### BRIEF:
Pick up the forum thread below about threads and foreach loops in D, and continue it past its final sentence.

### TEXT TO READ:
Ah yes, because foreach(i; 0 .. n) actually uses a hidden variable to 
iterate, and assigns it to i each time through the loop. It used to just 
use i for iteration, but then you could play tricks by adjusting i.

So the equivalent for loop would be:

for(int _i = 0; _i < n; ++_i)
{
    auto i = _i; // this won't be executed after _i is out of range
    ... // foreach body
}

So the problem would not be a range error, but just random i's coming 
through to the various threads ;)

Very interesting!

-Steve

Mathias LANG <geod24 gmail.com> writes:

On Wednesday, 6 May 2020 at 03:41:11 UTC, data pulverizer wrote:
 Is there something I need to do to wait for each thread to 
 finish computation?

Yeah, you need to synchronize so that your main thread wait on 
all the other threads to finish.
Look up `Thread.join`.

 Yes, that's exactly what I want the actual computation I'm 
 running is much more expensive and much larger. It shouldn't 
 matter if I have like 100_000_000 threads should it? The 
 threads should just be queued until the cpu works on it?

It does matter quite a bit. Each thread has its own resources 
allocated to it, and some part of the language will need to 
interact with *all* threads, e.g. the GC.

### GIVEN DATA:
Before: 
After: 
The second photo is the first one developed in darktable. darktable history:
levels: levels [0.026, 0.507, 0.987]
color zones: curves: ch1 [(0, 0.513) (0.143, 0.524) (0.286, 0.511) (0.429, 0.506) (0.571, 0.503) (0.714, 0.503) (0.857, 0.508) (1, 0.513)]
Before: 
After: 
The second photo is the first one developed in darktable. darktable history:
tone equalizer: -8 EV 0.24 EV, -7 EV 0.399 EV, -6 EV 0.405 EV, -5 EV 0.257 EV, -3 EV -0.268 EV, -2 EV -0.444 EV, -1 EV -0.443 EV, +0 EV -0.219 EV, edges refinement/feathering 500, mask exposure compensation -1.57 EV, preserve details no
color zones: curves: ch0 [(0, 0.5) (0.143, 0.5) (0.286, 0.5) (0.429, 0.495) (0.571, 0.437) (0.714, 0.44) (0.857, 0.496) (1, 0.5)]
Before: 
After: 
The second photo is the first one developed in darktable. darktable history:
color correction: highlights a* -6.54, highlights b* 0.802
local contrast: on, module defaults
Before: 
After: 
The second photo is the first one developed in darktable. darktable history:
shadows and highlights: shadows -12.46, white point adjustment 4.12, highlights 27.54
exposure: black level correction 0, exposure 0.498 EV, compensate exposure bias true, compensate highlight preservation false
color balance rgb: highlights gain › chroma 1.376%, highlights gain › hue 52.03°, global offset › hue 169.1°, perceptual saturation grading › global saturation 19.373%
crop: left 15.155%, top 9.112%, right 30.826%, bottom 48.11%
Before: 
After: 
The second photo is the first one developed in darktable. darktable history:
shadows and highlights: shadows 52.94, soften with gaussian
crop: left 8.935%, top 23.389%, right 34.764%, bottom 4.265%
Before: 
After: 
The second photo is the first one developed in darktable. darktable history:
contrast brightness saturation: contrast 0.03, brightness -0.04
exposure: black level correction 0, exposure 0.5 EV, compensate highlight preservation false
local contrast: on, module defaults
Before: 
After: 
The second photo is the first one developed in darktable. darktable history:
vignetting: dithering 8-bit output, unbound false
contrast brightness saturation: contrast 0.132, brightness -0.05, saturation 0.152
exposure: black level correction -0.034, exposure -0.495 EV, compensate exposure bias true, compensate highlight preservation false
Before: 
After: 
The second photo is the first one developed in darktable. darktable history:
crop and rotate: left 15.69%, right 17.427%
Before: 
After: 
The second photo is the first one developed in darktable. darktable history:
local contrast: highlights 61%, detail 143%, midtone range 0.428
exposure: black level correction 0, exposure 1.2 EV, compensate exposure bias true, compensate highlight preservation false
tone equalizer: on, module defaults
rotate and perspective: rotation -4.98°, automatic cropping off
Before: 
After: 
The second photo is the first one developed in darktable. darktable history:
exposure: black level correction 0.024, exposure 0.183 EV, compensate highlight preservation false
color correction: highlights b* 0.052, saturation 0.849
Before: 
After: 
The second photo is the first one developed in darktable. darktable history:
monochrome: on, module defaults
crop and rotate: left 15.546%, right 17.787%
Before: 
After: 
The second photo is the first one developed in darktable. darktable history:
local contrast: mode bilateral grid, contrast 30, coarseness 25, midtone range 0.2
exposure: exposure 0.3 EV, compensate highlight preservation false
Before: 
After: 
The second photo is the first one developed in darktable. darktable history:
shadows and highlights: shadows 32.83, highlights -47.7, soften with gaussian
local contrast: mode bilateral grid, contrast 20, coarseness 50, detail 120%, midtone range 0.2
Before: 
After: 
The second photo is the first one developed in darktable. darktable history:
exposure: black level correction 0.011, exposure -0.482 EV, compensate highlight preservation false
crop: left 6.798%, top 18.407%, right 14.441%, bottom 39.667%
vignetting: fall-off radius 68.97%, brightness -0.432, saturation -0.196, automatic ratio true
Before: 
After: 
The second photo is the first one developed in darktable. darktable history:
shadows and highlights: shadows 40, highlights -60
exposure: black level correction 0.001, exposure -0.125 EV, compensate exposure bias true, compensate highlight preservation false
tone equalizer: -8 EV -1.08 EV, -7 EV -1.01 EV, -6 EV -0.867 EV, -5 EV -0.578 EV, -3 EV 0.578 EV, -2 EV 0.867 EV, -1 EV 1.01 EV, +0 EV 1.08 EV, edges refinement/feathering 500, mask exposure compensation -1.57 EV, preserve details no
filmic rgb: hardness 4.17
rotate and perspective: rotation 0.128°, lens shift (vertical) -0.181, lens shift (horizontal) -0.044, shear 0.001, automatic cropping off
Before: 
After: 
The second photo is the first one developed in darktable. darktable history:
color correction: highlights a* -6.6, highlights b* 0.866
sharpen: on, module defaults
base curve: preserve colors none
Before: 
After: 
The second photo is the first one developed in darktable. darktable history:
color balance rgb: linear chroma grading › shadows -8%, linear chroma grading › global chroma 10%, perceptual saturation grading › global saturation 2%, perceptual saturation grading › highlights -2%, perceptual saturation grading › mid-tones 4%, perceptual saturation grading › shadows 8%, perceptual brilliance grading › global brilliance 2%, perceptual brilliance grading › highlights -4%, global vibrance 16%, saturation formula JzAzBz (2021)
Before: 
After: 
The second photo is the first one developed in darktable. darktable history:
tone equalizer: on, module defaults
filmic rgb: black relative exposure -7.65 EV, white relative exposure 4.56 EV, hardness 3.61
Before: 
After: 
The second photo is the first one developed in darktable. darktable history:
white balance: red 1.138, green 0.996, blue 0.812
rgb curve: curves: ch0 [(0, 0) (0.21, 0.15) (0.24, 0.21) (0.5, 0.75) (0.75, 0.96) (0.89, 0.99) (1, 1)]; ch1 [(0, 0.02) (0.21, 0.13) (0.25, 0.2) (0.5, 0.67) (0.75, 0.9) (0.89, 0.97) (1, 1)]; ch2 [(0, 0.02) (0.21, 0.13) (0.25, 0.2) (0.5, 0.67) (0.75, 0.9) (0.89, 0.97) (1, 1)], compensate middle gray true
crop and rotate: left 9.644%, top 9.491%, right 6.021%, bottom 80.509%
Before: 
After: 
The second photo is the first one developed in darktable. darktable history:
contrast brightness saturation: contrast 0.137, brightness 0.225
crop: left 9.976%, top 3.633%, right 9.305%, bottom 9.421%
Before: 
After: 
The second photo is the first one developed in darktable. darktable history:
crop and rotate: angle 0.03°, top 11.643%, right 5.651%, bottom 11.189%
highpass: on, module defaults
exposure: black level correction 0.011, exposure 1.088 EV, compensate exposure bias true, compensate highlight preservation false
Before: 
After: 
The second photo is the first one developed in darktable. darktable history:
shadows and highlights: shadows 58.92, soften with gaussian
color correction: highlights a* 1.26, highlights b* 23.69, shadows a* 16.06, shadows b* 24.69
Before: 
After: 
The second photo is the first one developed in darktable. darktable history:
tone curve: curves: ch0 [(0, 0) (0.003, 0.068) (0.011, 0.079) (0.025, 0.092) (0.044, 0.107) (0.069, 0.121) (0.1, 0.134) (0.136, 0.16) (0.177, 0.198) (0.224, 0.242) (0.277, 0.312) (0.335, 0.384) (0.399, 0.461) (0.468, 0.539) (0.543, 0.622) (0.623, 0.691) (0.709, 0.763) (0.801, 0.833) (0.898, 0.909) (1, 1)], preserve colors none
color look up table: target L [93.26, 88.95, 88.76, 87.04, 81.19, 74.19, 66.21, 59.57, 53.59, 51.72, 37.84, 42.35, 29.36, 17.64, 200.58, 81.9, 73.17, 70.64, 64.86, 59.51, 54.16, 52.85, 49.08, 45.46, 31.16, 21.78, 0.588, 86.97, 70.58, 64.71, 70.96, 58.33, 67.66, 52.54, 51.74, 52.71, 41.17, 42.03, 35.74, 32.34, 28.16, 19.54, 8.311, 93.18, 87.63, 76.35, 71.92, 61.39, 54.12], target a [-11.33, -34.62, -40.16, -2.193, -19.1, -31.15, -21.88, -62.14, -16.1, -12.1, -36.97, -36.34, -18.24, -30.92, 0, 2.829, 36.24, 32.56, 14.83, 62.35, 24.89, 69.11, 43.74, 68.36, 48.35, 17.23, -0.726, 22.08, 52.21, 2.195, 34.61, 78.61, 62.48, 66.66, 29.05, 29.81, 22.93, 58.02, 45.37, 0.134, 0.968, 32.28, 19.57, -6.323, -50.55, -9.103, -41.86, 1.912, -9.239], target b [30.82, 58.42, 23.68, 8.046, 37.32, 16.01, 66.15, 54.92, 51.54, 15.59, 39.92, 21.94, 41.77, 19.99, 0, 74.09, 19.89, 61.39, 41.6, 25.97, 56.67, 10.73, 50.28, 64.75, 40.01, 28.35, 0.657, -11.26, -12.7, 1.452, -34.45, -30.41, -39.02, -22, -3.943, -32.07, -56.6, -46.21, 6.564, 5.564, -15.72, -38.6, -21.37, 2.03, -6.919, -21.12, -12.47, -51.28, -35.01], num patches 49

### ANSWER FOR THE TASK:
In general, if you want to parallelize something, you should aim 
to have as many threads as you have cores. Having 100M threads 
will mean you have to do a lot of context switches. You might 
want to look up the difference between tasks and threads.

data pulverizer <data.pulverizer gmail.com> writes:

On Wednesday, 6 May 2020 at 04:04:14 UTC, Mathias LANG wrote:
 On Wednesday, 6 May 2020 at 03:41:11 UTC, data pulverizer wrote:
 Yes, that's exactly what I want the actual computation I'm 
 running is much more expensive and much larger. It shouldn't 
 matter if I have like 100_000_000 threads should it? The 
 threads should just be queued until the cpu works on it?

 It does matter quite a bit. Each thread has its own resources 
 allocated to it, and some part of the language will need to 
 interact with *all* threads, e.g. the GC.
 In general, if you want to parallelize something, you should 
 aim to have as many threads as you have cores. Having 100M 
 threads will mean you have to do a lot of context switches. You 
 might want to look up the difference between tasks and threads.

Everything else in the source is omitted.